Reverse the presumption in favor of filibusters
The Senate’s current rules place the burden of breaking a filibuster on the majority. In order to invoke cloture on most legislation, senators who support that legislation must find at least 60 votes (out of a total of 100 senators) to end the filibuster.
Among other things, placing this burden on the majority can put the entire Senate at the mercy of random events. The majority may have 60 votes to break a filibuster, but it may be unable to do so because a single member of that 60-vote supermajority is stuck at home in a snowstorm. In 2009, Democrats briefly held 60 seats in the Senate, but their ability to legislate was curtailed because Sen. Ted Kennedy (D-MA) spent his final months at home in Massachusetts while he was dying of a brain tumor.
This presumption in favor of a filibuster could be flipped. Instead of requiring 60 affirmative votes to break a filibuster, the Senate could require the minority to produce 41 votes in order to maintain a filibuster. Thus, the burden would fall on obstructionists to ensure that they had enough senators present to block legislation.
Reduce or eliminate the time needed to invoke cloture
Finally, even if a majority of the Senate wants to keep in place a supermajority requirement to enact legislation, there’s no reason the minority should be able to delay matters that already enjoy majority support. Nothing useful was accomplished, for example, by forcing 30 hours of post-cloture debate on the Mayorkas nomination after it was already clear that Mayorkas had enough votes to be confirmed.

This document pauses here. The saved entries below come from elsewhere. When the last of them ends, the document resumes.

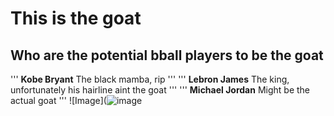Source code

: # This is the goat
## Who are the potential bball players to be the goat
'''
**Kobe Bryant**
The black mamba, rip
'''
'''
**Lebron James**
The king, unfortunately his hairline aint the goat
'''
'''
**Michael Jordan**
Might be the actual goat
'''
![Image](![image](https://user-images.githubusercontent.com/122497056/211948100-24b3ae2e-d106-4ebf-a874-502546739541.png)

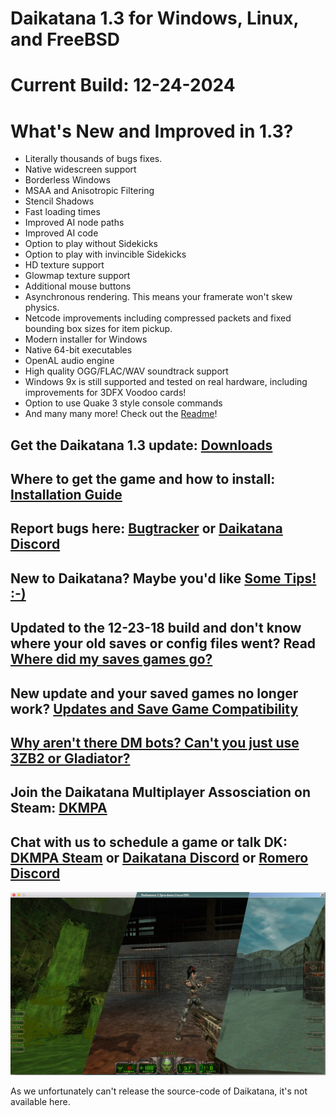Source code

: # Daikatana 1.3 for Windows, Linux, and FreeBSD

# Current Build: 12-24-2024

# What's New and Improved in 1.3?
* Literally thousands of bugs fixes.
* Native widescreen support
* Borderless Windows
* MSAA and Anisotropic Filtering
* Stencil Shadows
* Fast loading times
* Improved AI node paths
* Improved AI code
* Option to play without Sidekicks
* Option to play with invincible Sidekicks
* HD texture support
* Glowmap texture support
* Additional mouse buttons
* Asynchronous rendering.  This means your framerate won't skew physics.
* Netcode improvements including compressed packets and fixed bounding box sizes for item pickup.
* Modern installer for Windows
* Native 64-bit executables
* OpenAL audio engine
* High quality OGG/FLAC/WAV soundtrack support
* Windows 9x is still supported and tested on real hardware, including improvements for 3DFX Voodoo cards!
* Option to use Quake 3 style console commands
* And many many more!  Check out the [Readme](http://maraakate.org/DK13/readme.pdf)!

## Get the Daikatana 1.3 update: [Downloads](https://github.com/maraakate/daikatana/wiki/Downloads)
## Where to get the game and how to install: [Installation Guide](https://github.com/maraakate/daikatana/wiki/Installation)
## Report bugs here: [Bugtracker](https://bitbucket.org/daikatana13/daikatana/issues?status=new&status=open) or [Daikatana Discord](https://discord.gg/Uw65xwVQhY)
## New to Daikatana? Maybe you'd like [Some Tips! :-)](https://github.com/maraakate/daikatana/wiki/Tips)
## Updated to the 12-23-18 build and don't know where your old saves or config files went? Read [Where did my saves games go?](https://github.com/maraakate/daikatana/wiki/Where%20did%20my%20save%20games%20go%3F)
## New update and your saved games no longer work? [Updates and Save Game Compatibility](https://github.com/maraakate/daikatana/wiki/Updates%20and%20Save%20Game%20Compatibility)
## [Why aren't there DM bots?  Can't you just use 3ZB2 or Gladiator?](https://github.com/maraakate/daikatana/wiki/Why%20aren't%20there%20DM%20bots%3F%20%20Can't%20you%20just%20use%203ZB2%20or%20Gladiator%3F)
## Join the Daikatana Multiplayer Assosciation on Steam: [DKMPA](https://steamcommunity.com/groups/DKMPA)
## Chat with us to schedule a game or talk DK: [DKMPA Steam](https://s.team/chat/bxsPFcX0) or [Daikatana Discord](https://discord.gg/Uw65xwVQhY) or [Romero Discord](https://discord.gg/vvQ6zqc)

![Daikatana](/CrossplatformScreenshot.jpg "Daikatana")



As we unfortunately can't release the source-code of Daikatana, it's not
available here.

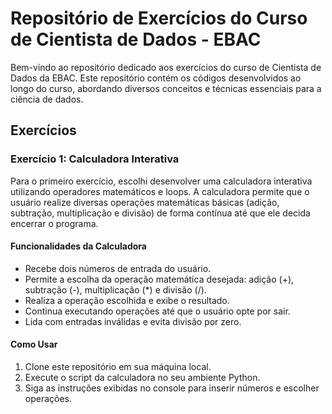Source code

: # Repositório de Exercícios do Curso de Cientista de Dados - EBAC

Bem-vindo ao repositório dedicado aos exercícios do curso de Cientista de Dados da EBAC. Este repositório contém os códigos desenvolvidos ao longo do curso, abordando diversos conceitos e técnicas essenciais para a ciência de dados.

## Exercícios

### Exercício 1: Calculadora Interativa

Para o primeiro exercício, escolhi desenvolver uma calculadora interativa utilizando operadores matemáticos e loops. A calculadora permite que o usuário realize diversas operações matemáticas básicas (adição, subtração, multiplicação e divisão) de forma contínua até que ele decida encerrar o programa.

#### Funcionalidades da Calculadora

- Recebe dois números de entrada do usuário.
- Permite a escolha da operação matemática desejada: adição (+), subtração (-), multiplicação (*) e divisão (/).
- Realiza a operação escolhida e exibe o resultado.
- Continua executando operações até que o usuário opte por sair.
- Lida com entradas inválidas e evita divisão por zero.

#### Como Usar

1. Clone este repositório em sua máquina local.
2. Execute o script da calculadora no seu ambiente Python.
3. Siga as instruções exibidas no console para inserir números e escolher operações.

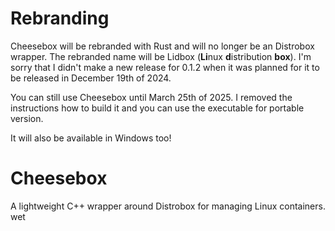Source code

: # Rebranding
Cheesebox will be rebranded with Rust and will no longer be an Distrobox wrapper. The rebranded name will be Lidbox (**Li**nux **d**istribution **box**). I'm sorry that I didn't make a new release for 0.1.2 when it was planned for it to be released in December 19th of 2024.

You can still use Cheesebox until March 25th of 2025. I removed the instructions how to build it and you can use the executable for portable version.

It will also be available in Windows too!

# Cheesebox

A lightweight C++ wrapper around Distrobox for managing Linux containers.
wet


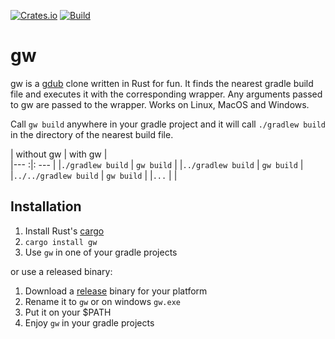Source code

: 
[![Crates.io](https://img.shields.io/crates/v/gw)](https://crates.io/crates/gw) 
[![Build](https://github.com/normartin/rust-gradlew-locator/workflows/Build/badge.svg)](https://github.com/normartin/rust-gradlew-locator/actions?query=workflow%3ABuild)

# gw
gw is a [gdub](https://github.com/dougborg/gdub) clone written in Rust for fun.
It finds the nearest gradle build file and executes it with the corresponding wrapper.
Any arguments passed to gw are passed to the wrapper.
Works on Linux, MacOS and Windows. 

Call ``gw build`` anywhere in your gradle project and it will call `./gradlew build` in the directory of the nearest build file.

| without gw             | with gw     |    
|---                    :|: ---        |
|`./gradlew build`       | `gw build`  |
|`../gradlew build`      | `gw build`  |
|`../../gradlew build`   | `gw build`  |
|`...`                   |             |
 


## Installation

1. Install Rust's [cargo](https://doc.rust-lang.org/cargo/getting-started/installation.html)
2. ``cargo install gw``
3. Use ``gw`` in one of your gradle projects

or use a released binary:

1. Download a [release](https://github.com/normartin/rust-gradlew-locator/releases) binary for your platform
2. Rename it to ``gw`` or on windows ``gw.exe``
3. Put it on your $PATH
4. Enjoy ``gw`` in your gradle projects
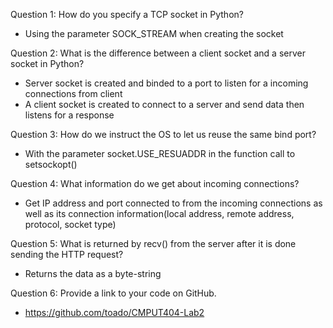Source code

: Question 1: How do you specify a TCP socket in Python?
- Using the parameter SOCK_STREAM when creating the socket

Question 2: What is the difference between a client socket and a server socket in Python?
- Server socket is created and binded to a port to listen for a incoming connections from client
- A client socket is created to connect to a server and send data then listens for a response

Question 3: How do we instruct the OS to let us reuse the same bind port?
- With the parameter socket.USE_RESUADDR in the function call to setsockopt()

Question 4: What information do we get about incoming connections?
- Get IP address and port connected to from the incoming connections as well as its connection information(local address, remote address, protocol, socket type)

Question 5: What is returned by recv() from the server after it is done sending the HTTP request?
- Returns the data as a byte-string

Question 6: Provide a link to your code on GitHub.
- https://github.com/toado/CMPUT404-Lab2

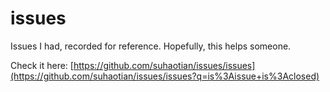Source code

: # issues

Issues I had, recorded for reference. Hopefully, this helps someone. 

Check it here: [https://github.com/suhaotian/issues/issues](https://github.com/suhaotian/issues/issues?q=is%3Aissue+is%3Aclosed)
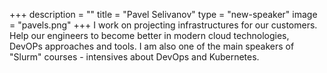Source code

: +++
description = ""
title = "Pavel Selivanov"
type = "new-speaker"
image = "pavels.png"
+++
I work on projecting infrastructures for our customers. Help our engineers to become better in modern cloud technologies, DevOPs approaches and tools. I am also one of the main speakers of "Slurm" courses - intensives about DevOps and Kubernetes.
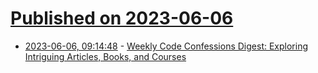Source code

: # [Published on 2023-06-06](index.md)

* [2023-06-06, 09:14:48](https://lobste.rs/s/pwde0j/weekly_code_confessions_digest) - [Weekly Code Confessions Digest: Exploring Intriguing Articles, Books, and Courses](https://codeconfessions.substack.com/p/weekly-code-confessions-digest-1)
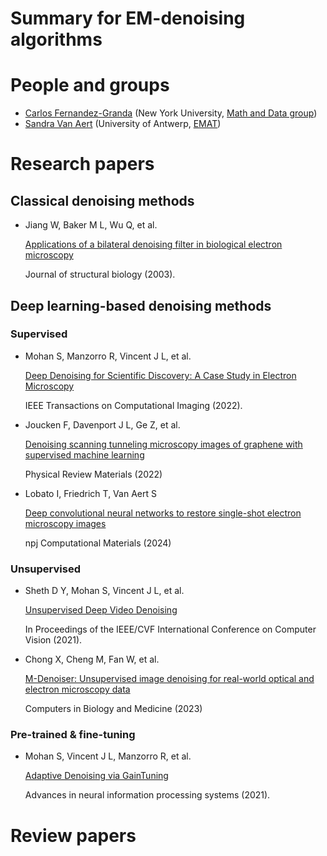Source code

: # Summary for EM-denoising algorithms

# People and groups
* [Carlos Fernandez-Granda](https://cims.nyu.edu/~cfgranda/) (New York University, [Math and Data group](https://mad.cds.nyu.edu/about/))
* [Sandra Van Aert](https://www.uantwerpen.be/en/staff/sandra-vanaert/) (University of Antwerp, [EMAT](https://www.uantwerpen.be/en/research-groups/emat/))
# Research papers

## Classical denoising methods
* Jiang W, Baker M L, Wu Q, et al.

  [Applications of a bilateral denoising filter in biological electron microscopy](https://www.sciencedirect.com/science/article/pii/S1047847703002053)

  Journal of structural biology (2003).

## Deep learning-based denoising methods

### Supervised
* Mohan S, Manzorro R, Vincent J L, et al.  

  [Deep Denoising for Scientific Discovery: A Case Study in Electron Microscopy](https://ieeexplore.ieee.org/abstract/document/9779676/authors)

  IEEE Transactions on Computational Imaging (2022).

* Joucken F, Davenport J L, Ge Z, et al.

  [Denoising scanning tunneling microscopy images of graphene with supervised machine learning](https://journals.aps.org/prmaterials/abstract/10.1103/PhysRevMaterials.6.123802)

  Physical Review Materials (2022)

* Lobato I, Friedrich T, Van Aert S

  [Deep convolutional neural networks to restore single-shot electron microscopy images](https://www.nature.com/articles/s41524-023-01188-0)

  npj Computational Materials (2024)
### Unsupervised
* Sheth D Y, Mohan S, Vincent J L, et al.

  [Unsupervised Deep Video Denoising](https://openaccess.thecvf.com/content/ICCV2021/html/Sheth_Unsupervised_Deep_Video_Denoising_ICCV_2021_paper.html)

  In Proceedings of the IEEE/CVF International Conference on Computer Vision (2021).

* Chong X, Cheng M, Fan W, et al.

  [M-Denoiser: Unsupervised image denoising for real-world optical and electron microscopy data](https://www.sciencedirect.com/science/article/pii/S0010482523007734?casa_token=SXPYXr8_BtcAAAAA:bWa27RNb2uFJW1lZqLrPyDvX1njVJ0OsL07JHg7CNn0Ip_WsabGZeX6EAbbEV2c9quMsjIBl)

  Computers in Biology and Medicine (2023)

### Pre-trained & fine-tuning
* Mohan S, Vincent J L, Manzorro R, et al.

  [Adaptive Denoising via GainTuning](https://proceedings.neurips.cc/paper/2021/hash/c7558e9d1f956b016d1fdba7ea132378-Abstract.html)

  Advances in neural information processing systems (2021).

# Review papers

Eliminate all post-cloture debate on nominees
As explained above, there’s really no reason that debate on a nominee needs to continue after a majority of the Senate already voted to invoke cloture on that nominee. The nomination cannot be amended, and senators who already voted in favor of cloture are unlikely to change their minds because a few of their colleagues give floor speeches opposing the nominee.
A simple reform, in other words, would be to eliminate post-cloture debate on all confirmation votes (or, alternatively, to eliminate the cloture process altogether for nominations and allow the majority leader to call up any nomination for an immediate confirmation vote). Such a reform would prevent the minority from delaying confirmation votes simply to eat up floor time that could be spent on other matters.
Streamline the process of invoking cloture
The Senate could also reduce or eliminate the time between when a cloture petition is filed and when the Senate can actually hold a vote to invoke cloture. This reform would also reduce the minority’s opportunities to delay bills and confirmation votes that already enjoy majority support.
There is diminishing support for the filibuster within the Senate’s Democratic majority. Indeed, some senators who were recently strong proponents of the filibuster have grown increasingly critical of the minority party’s power to block legislation.
But with the Senate split 50-50, and with Vice President Kamala Harris holding the key tiebreaking vote, Democrats need every single one of their members to support a measure eliminating the filibuster. And at least two of those members, Manchin and Sinema, appear determined to keep the filibuster in place.
But even if Democrats lack the votes to eliminate the filibuster altogether, they still may be able to reform the Senate’s rules. After all, the Senate voted to weaken the filibuster in 2011, in 2012, in 2013, in 2017, and in 2019. Filibuster reforms are not rarities. If a majority truly values getting something done in the face of the filibuster, it has other avenues to do so short of abolishing the tactic.